Old Guy : Are you standing or line or what, move out the way?
Me : uhhh yes i am…
Old Guy : …..

He then moves to the other checkout….He wasn’t blind or anything…

WHAT THE HELL???


Unexpected Slap

February 18, 2007

This happened to the guy next to me today…

He’s weighing the onions on the scales, more weight equals higher price. So he puts the onions on and has his fingers resting on the edge of the scales, then quickly she leans over -

*SLAPS HIS HAND* (Thats right, literally slapped it hard)

Lady : GET YOUR HAND OFF THE SCALES BOY, YOUR TRYING TO RAISE MY PRICE

Checkout Guy : …… *stunned face*

Now to raise the price with your fingers is very hard, you would have to purposly be trying because the scale needs to stay on the same weight for a few seconds and its very hard to keep your hand perfectly still. I felt like slapping her…

So still with her shopping, he drops a bag about knee height….

Lady : OH. MY. GOD, YOU BROKE MY BISCUITS!!
Checkout Guy : I’m sure there ok–
Lady : THEY MOST CERTANLY ARE NOT, I WANT A REPLACEMENT
Checkout Guy : ..uhh ok

At the worst the biscuits would have had some chips off them on the corners….

DEAR GOD THIS BISCUIT HAS A LITTLE CRUMB MISSING OFF THE SIDE THERE IS NO WAY I COULD EVER EAT THIS THAT WOULD BE INSANE AND CRAZY THIS STUPID FUCKING BISCUIT NOW I CANT ENJOY MY BISCUIT IM GOING TO YELL AND BLAME EVERYONE AND RING AND TELL THE PRESIDENT BECAUSE OH. MY .GOD ITTTSSS FUCCKINNNGGGGG MISSSSSING AAAA CRUMBBBB!!!!!!!!!!!!!!

Sorry bout that.


Sexism is apparently not over yet, bitch.

February 15, 2007

They seemed like a normal couple, The woman was overweight and a bit of a butch. I put there shopping through, scanned there items and the guy was closest to me.
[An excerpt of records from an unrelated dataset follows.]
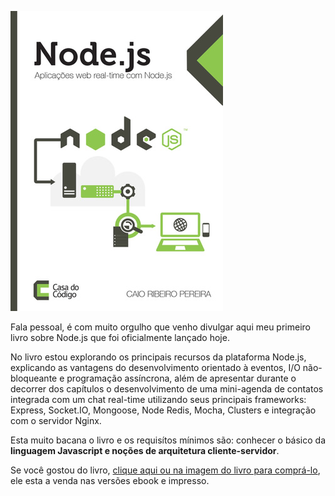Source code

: [![Livro: Aplicações web real-time com Node.js](images/livro-aplicacoes-web-real-time-com-nodejs.jpg "Livro: Aplicações web real-time com Node.js")](https://casadocodigo.refersion.com/l/630.1389 "Livro: Aplicações web real-time com Node.js")

Fala pessoal, é com muito orgulho que venho divulgar aqui meu primeiro livro sobre Node.js que foi oficialmente lançado hoje.

No livro estou explorando os principais recursos da plataforma Node.js, explicando as vantagens do desenvolvimento orientado à eventos, I/O não-bloqueante e programação assíncrona, além de apresentar durante o decorrer dos capítulos o desenvolvimento de uma mini-agenda de contatos integrada com um chat real-time utilizando seus principais frameworks: Express, Socket.IO, Mongoose, Node Redis, Mocha, Clusters e integração com o servidor Nginx.

Esta muito bacana o livro e os requisítos mínimos são: conhecer o básico da **linguagem Javascript e noções de arquitetura cliente-servidor**.

Se você gostou do livro, [clique aqui ou na imagem do livro para comprá-lo](https://casadocodigo.refersion.com/l/630.1389 "Livro: Aplicações web real-time com Node.js"), ele esta a venda nas versões ebook e impresso.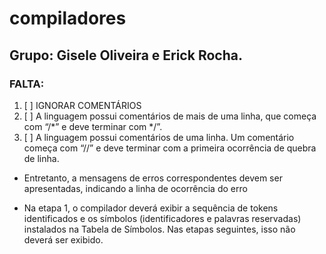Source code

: # compiladores

## Grupo: Gisele Oliveira e Erick Rocha.


### FALTA:

1. [ ] IGNORAR COMENTÁRIOS
2. [ ] A linguagem possui comentários de mais de uma linha, que começa com “/*” e deve terminar
  com */”.
3. [ ] A linguagem possui comentários de uma linha. Um comentário começa com “//” e deve terminar
  com a primeira ocorrência de quebra de linha.





* Entretanto, a mensagens de erros correspondentes devem ser apresentadas, indicando a
  linha de ocorrência do erro
 
* Na etapa 1, o compilador deverá exibir a sequência de tokens identificados e os
  símbolos (identificadores e palavras reservadas) instalados na Tabela de Símbolos.
  Nas etapas seguintes, isso não deverá ser exibido. 


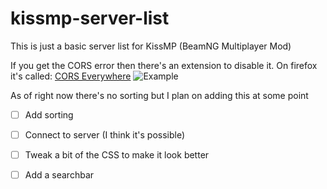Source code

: 
# kissmp-server-list

This is just a basic server list for KissMP (BeamNG Multiplayer Mod)

  If you get the CORS error then there's an extension to disable it. On firefox it's called: [CORS Everywhere](https://addons.mozilla.org/en-GB/firefox/addon/cors-everywhere/)
![Example](https://imgur.com/dDuEfy6)

As of right now there's no sorting but I plan on adding this at some point

- [ ] Add sorting

- [ ] Connect to server (I think it's possible)

- [ ] Tweak a bit of the CSS to make it look better

- [ ] Add a searchbar

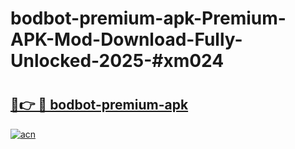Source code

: # bodbot-premium-apk-Premium-APK-Mod-Download-Fully-Unlocked-2025-#xm024

# <h2><a href="https://bedroomkl.my?title=bodbot-premium-apk&ref=1AP">🔗👉 🔴 bodbot-premium-apk</a></h2>

[![acn](https://github.com/user-attachments/assets/0f9c940e-d8b0-45ae-aac7-cd30a18b3e1c)](https://bedroomkl.my?title=bodbot-premium-apk&ref=1AP)

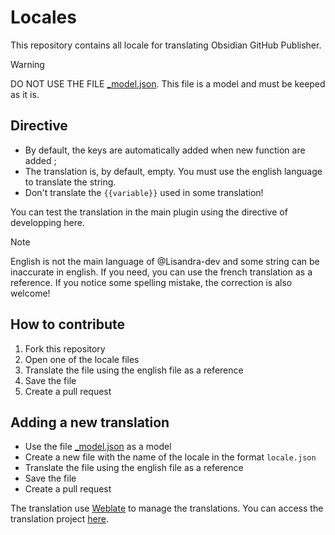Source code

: # Locales

This repository contains all locale for translating Obsidian GitHub Publisher.

> [!WARNING]
> DO NOT USE THE FILE [_model.json](_model.json).
> This file is a model and must be keeped as it is.

## Directive

- By default, the keys are automatically added when new function are added ;
- The translation is, by default, empty. You must use the english language to translate the string.
- Don't translate the `{{variable}}` used in some translation!

You can test the translation in the main plugin using the directive of developping here.

> [!NOTE]
> English is not the main language of @Lisandra-dev and some string can be inaccurate in english. If you need, you can use the french translation as a reference. If you notice some spelling mistake, the correction is also welcome!


## How to contribute

1. Fork this repository
2. Open one of the locale files 
3. Translate the file using the english file as a reference
4. Save the file
5. Create a pull request

## Adding a new translation 
- Use the file [_model.json](_model.json) as a model
- Create a new file with the name of the locale in the format `locale.json`
- Translate the file using the english file as a reference
- Save the file
- Create a pull request


The translation use [Weblate](https://weblate.org) to manage the translations. You can access the translation project [here](https://hosted.weblate.org/projects/obsidian-github-publisher/).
Me : Cash or Card thanks? (looking at the guy)
Woman : EXCUSE ME?! WHY DID YOU LOOK AT HIM LIKE EXPECTING HIM TO PAY
Me : I…well…he’s right the—
Woman : So typical!! always expecting the man to pay!! woman can to you know!
Me : Oh…uhhh…yeah…Sorry, so, Cash or Card then?

She hands me a card and I swipe it and guess what,

IT WAS HIS FUCKING CREDIT CARD, NOT HERS!!!!!!

I look at it, then look at her. She just glares at me…..wow….just wow.

As they leave, the guy stays back a bit and when the woman is out of earshot he saids -

Man : Sorry about that, my wifes a bitch.
Me : HAHAHAHHAHAHHA

I hope that fat bitch chokes on some cheetoes or something.

P.S : Friends told me later I should have handed the card to her and read out his name. I’m pissed now I didn’t think of that, oh well if by a crazy chance it happens again I will.